This is the mail archive of the
mailing list for the GCC project.
Re: [patch] Speed up phi node insertion
- From: Daniel Berlin <dberlin at dberlin dot org>
- To: Jan Hubicka <jh at suse dot cz>
- Cc: Diego Novillo <dnovillo at redhat dot com>, mark at codesourcery dot com, Zdenek Dvorak <rakdver at atrey dot karlin dot mff dot cuni dot cz>, gcc-patches at gcc dot gnu dot org
- Date: Thu, 17 Aug 2006 08:40:09 -0400
- Subject: Re: [patch] Speed up phi node insertion
- References: <20060730105350.GA9172@atrey.karlin.mff.cuni.cz> <44E34F6B.email@example.com> <20060817095330.GD1612@kam.mff.cuni.cz>
Jan Hubicka wrote:
>> Zdenek Dvorak wrote on 07/30/06 06:53:
>>> PR rtl-optimization/28071
>>> * basic-block.h (bb_dom_dfs_in, bb_dom_dfs_out): Declare.
>>> * dominance.c (bb_dom_dfs_in, bb_dom_dfs_out): New functions.
>>> * tree-into-ssa.c (struct dom_dfsnum): New.

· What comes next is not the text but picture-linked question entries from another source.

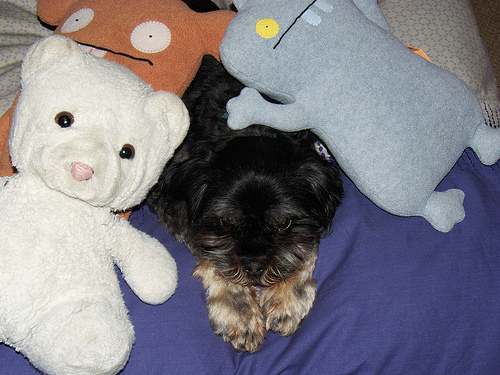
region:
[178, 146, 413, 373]
the dog is black and brown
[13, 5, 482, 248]
3 stuffed animals are on the bed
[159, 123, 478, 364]
the dog is on the bed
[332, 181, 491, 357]
the bed is blue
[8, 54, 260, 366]
the teddy bear is white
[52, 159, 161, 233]
the teddy bear's nose is pink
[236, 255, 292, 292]
the dog's nose is black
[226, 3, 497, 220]
the stuffed animal is grey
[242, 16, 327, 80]
the stuffed animals eyes are yellow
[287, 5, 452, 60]
the stuffed animal's teeth are white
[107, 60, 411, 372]
black dog on bed with blue blanket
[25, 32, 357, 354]
white teddy by dog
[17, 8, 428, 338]
three teddy bears on top of dog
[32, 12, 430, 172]
two teddy bears behind white teddy bear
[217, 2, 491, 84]
white pillow behind teddy bears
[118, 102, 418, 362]
black dog sleeping on bed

>>> (cmp_dfsnum, find_dfsnum_interval, prune_unused_phi_nodes): New
>>> (insert_phi_nodes_for): Use prune_unused_phi_nodes instead of
>>> (prepare_block_for_update, prepare_use_sites_for): Mark the uses
>>> in phi nodes in the correct blocks.
>> OK. Nice catch, thanks.
> Nice ineed:
> comparing PR rtl-optimization/28071 testcase compilation at -O0 level:
> Overall memory needed: 146456k
> Peak memory use before GGC: 95412k
> Peak memory use after GGC: 58507k
> Maximum of released memory in single GGC run: 45493k
> Garbage: 163295k
> Leak: 7142k
> Overhead: 29023k
> GGC runs: 87
> comparing PR rtl-optimization/28071 testcase compilation at -O1 level:
> Overall memory needed: 428348k -> 430308k
> Peak memory use before GGC: 201177k
> Peak memory use after GGC: 196173k
> Maximum of released memory in single GGC run: 100203k
> Garbage: 279198k
> Leak: 47195k
> Overhead: 31459k
> GGC runs: 105
> comparing PR rtl-optimization/28071 testcase compilation at -O2 level:
> Overall memory needed: 350296k -> 350424k
> Peak memory use before GGC: 208293k
> Peak memory use after GGC: 196536k
> Maximum of released memory in single GGC run: 101565k
> Garbage: 394891k
> Leak: 47778k
> Overhead: 49054k
> GGC runs: 111
> comparing PR rtl-optimization/28071 testcase compilation at -O3 -fno-tree-pre -fno-tree-fre level:
> Ovarall memory allocated via mmap and sbrk decreased from 781364k to 535696k, overall -45.86%
> Overall memory needed: 781364k -> 535696k
> Peak memory use before GGC: 314602k
> Peak memory use after GGC: 292946k
> Maximum of released memory in single GGC run: 163430k
> Garbage: 494953k
> Leak: 65110k
> Overhead: 60330k
> GGC runs: 100
> I wonder what to do about the PR tree-optimization/27865. The memory
> consumption seems to be more or less under control (ICC needs 200MB to
> compile that, but it is 32bit binary, so peak 530MB is not bad and it is
> better than any older version I tested except for 2.95 peaking at about
> 120MB by not inlining, but it needs inadequate compilation time).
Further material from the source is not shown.